Winter beans back in favour for Cambridgeshire grower
Winter beans are making a successful comeback on a Cambridgeshire farm helping arable grower Martin Sweet deal with on-going pest and weed control problems.
Replacing some of the farm’s pea area with beans on outlying fields has helped him cope better with pigeon damage and keep on top of blackgrass.
Winter beans made a return to the farm last season after an absence of over five years as Mr Sweet had often struggled to control chocolate spot disease.
“Last year, after finding that pigeons were causing greater pea crop loss than we were prepared to accept, we tried 60 acres (24ha) of Wizard winter beans instead,” he says.
See also: Why treating winter beans more like wheat will boost yields
Fields either surrounded by housing or with bad blackgrass were selected for beans on his farm near Whittlesey, just east of Peterborough.
“Parts of the farm where we can’t use bangers were obvious choices. Where the pigeons were really active in 2013, we’d only managed to cut 20 of the 35 acres of peas,” he adds.
A good rotation is a priority for Mr Sweet to keep blackgrass under control, and as well as pulses, the farm grows winter wheat, oilseed rape, sugar beet and he is considering maize for next year.

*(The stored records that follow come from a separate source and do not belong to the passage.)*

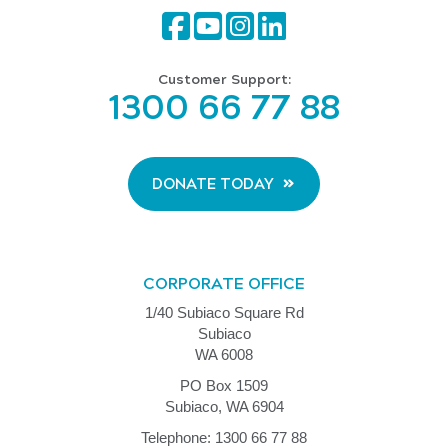
Customer Support:
1300 66 77 88
DONATE TODAY
CORPORATE OFFICE
1/40 Subiaco Square Rd
Subiaco
WA 6008
PO Box 1509
Subiaco, WA 6904
Telephone: 1300 66 77 88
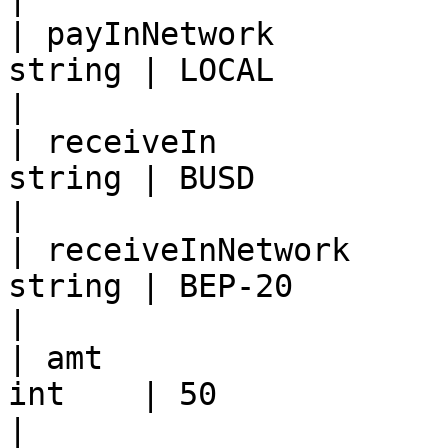
| payInNetwork         
string | LOCAL                                                                                    
|

| receiveIn            
string | BUSD                                                                                     
|

| receiveInNetwork     
string | BEP-20                                                                                   
|

| amt                  
int    | 50                                                                                       
|
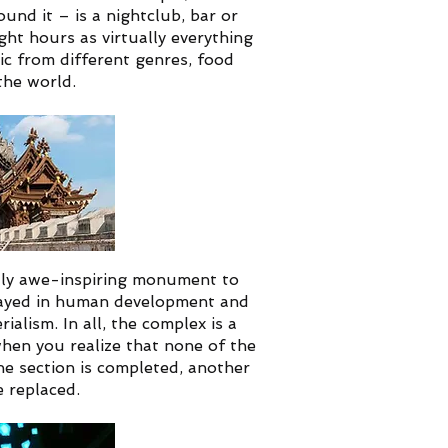
und it – is a nightclub, bar or
ght hours as virtually everything
ic from different genres, food
the world.
uly awe-inspiring monument to
 played in human development and
rialism.
In all, the complex is a
hen you realize that none of the
ne section is completed, another
 replaced.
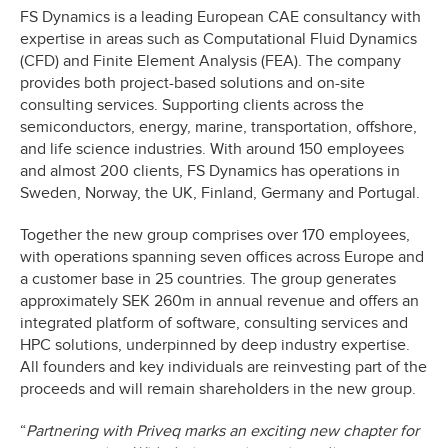
FS Dynamics is a leading European CAE consultancy with
expertise in areas such as Computational Fluid Dynamics
(CFD) and Finite Element Analysis (FEA). The company
provides both project-based solutions and on-site
consulting services. Supporting clients across the
semiconductors, energy, marine, transportation, offshore,
and life science industries. With around 150 employees
and almost 200 clients, FS Dynamics has operations in
Sweden, Norway, the UK, Finland, Germany and Portugal.
Together the new group comprises over 170 employees,
with operations spanning seven offices across Europe and
a customer base in 25 countries. The group generates
approximately SEK 260m in annual revenue and offers an
integrated platform of software, consulting services and
HPC solutions, underpinned by deep industry expertise.
All founders and key individuals are reinvesting part of the
proceeds and will remain shareholders in the new group.
“
Partnering with Priveq marks an exciting new chapter for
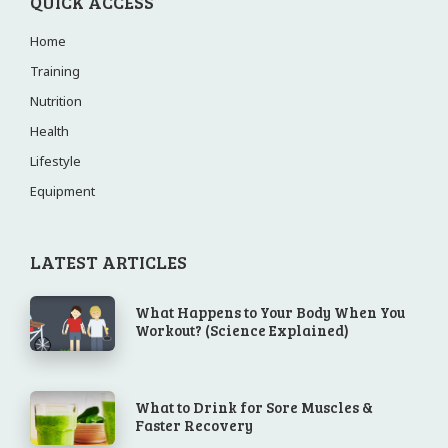
QUICK ACCESS
Home
Training
Nutrition
Health
Lifestyle
Equipment
LATEST ARTICLES
What Happens to Your Body When You
Workout? (Science Explained)
What to Drink for Sore Muscles &
Faster Recovery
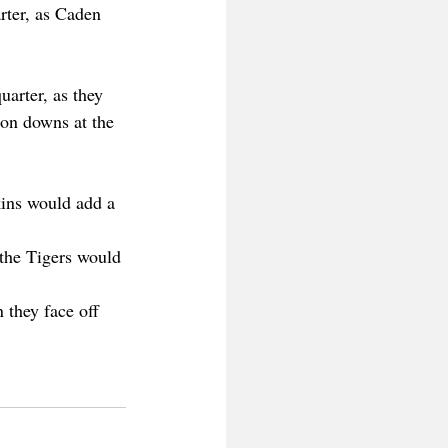
rter, as Caden 
arter, as they 
 on downs at the 
ins would add a 
 the Tigers would 
 they face off 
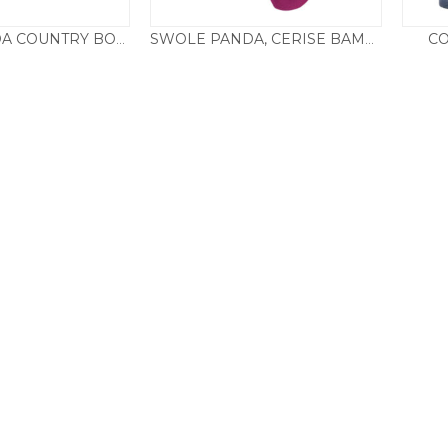
CO
SWOLE PANDA COUNTRY BOX SET
SWOLE PANDA, CERISE BAMBOO SOCKS
25.00
£
9.50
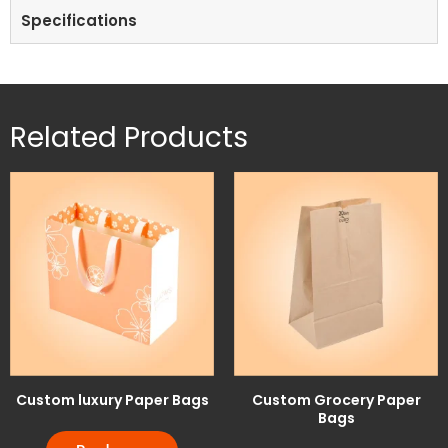
Specifications
Related Products
Custom luxury Paper Bags
Custom Grocery Paper
Bags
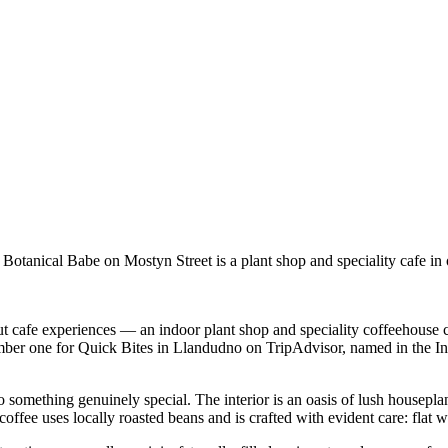
nical Babe on Mostyn Street is a plant shop and speciality cafe in one
ut cafe experiences — an indoor plant shop and speciality coffeehouse c
ed number one for Quick Bites in Llandudno on TripAdvisor, named in the
 something genuinely special. The interior is an oasis of lush housepl
fee uses locally roasted beans and is crafted with evident care: flat wh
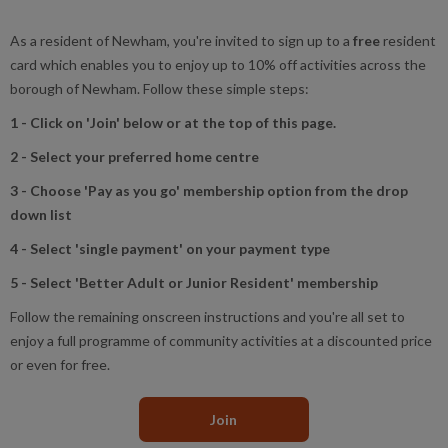
As a resident of Newham, you're invited to sign up to a
free
resident
card which enables you to enjoy up to 10% off activities across the
borough of Newham. Follow these simple steps:
1 - Click on 'Join' below or at the top of this page.
2 - Select your preferred home centre
3 - Choose 'Pay as you go' membership option from the drop
down list
4 - Select 'single payment' on your payment type
5 - Select 'Better Adult or Junior Resident' membership
Follow the remaining onscreen instructions and you're all set to
enjoy a full programme of community activities at a discounted price
or even for free.
Join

“Having a wide rotation gives us opportunities to get on top of blackgrass, by making good use of later drilling and spaying off successive flushes of the weed, as well as using different chemistry,” he says.
The beans were drilled on very different dates – with a 16ha block going into the ground in October and the remaining 8ha having to wait until 20 January.
“The weather interfered with our plans, so we ended up drilling the second block much later than intended. Although they took a while to come through, they then made rapid progress,” he says.
Despite its late start, that crop yielded 5t/ha, reports Mr Sweet. As a seed crop he was able to earn a premium, while the only additional cost from such a late sowing was an extra black bean aphid spray.
He was also able to use two more glyphosate herbicide sprays before the later drilling, to deal with emerging blackgrass.
The October-drilled crop also did well, but was grown on much lighter, drought-prone land.
“It looked stunning but then ran out of moisture when the hot weather arrived in June and July. Yields ended up at 3.5t/ha,” he says.
Both areas have been followed with winter wheat this autumn.
“Beans have such a benefit for the rotation. Apart from the nitrogen they leave behind, they have a very beneficial soil conditioning effect,” he says.
This year, he is planting winter beans again. He adds that Wizard is the variety that the end markets demand, but he is also going to try some Bumble, which is a new variety from seed merchants Wherry & Sons.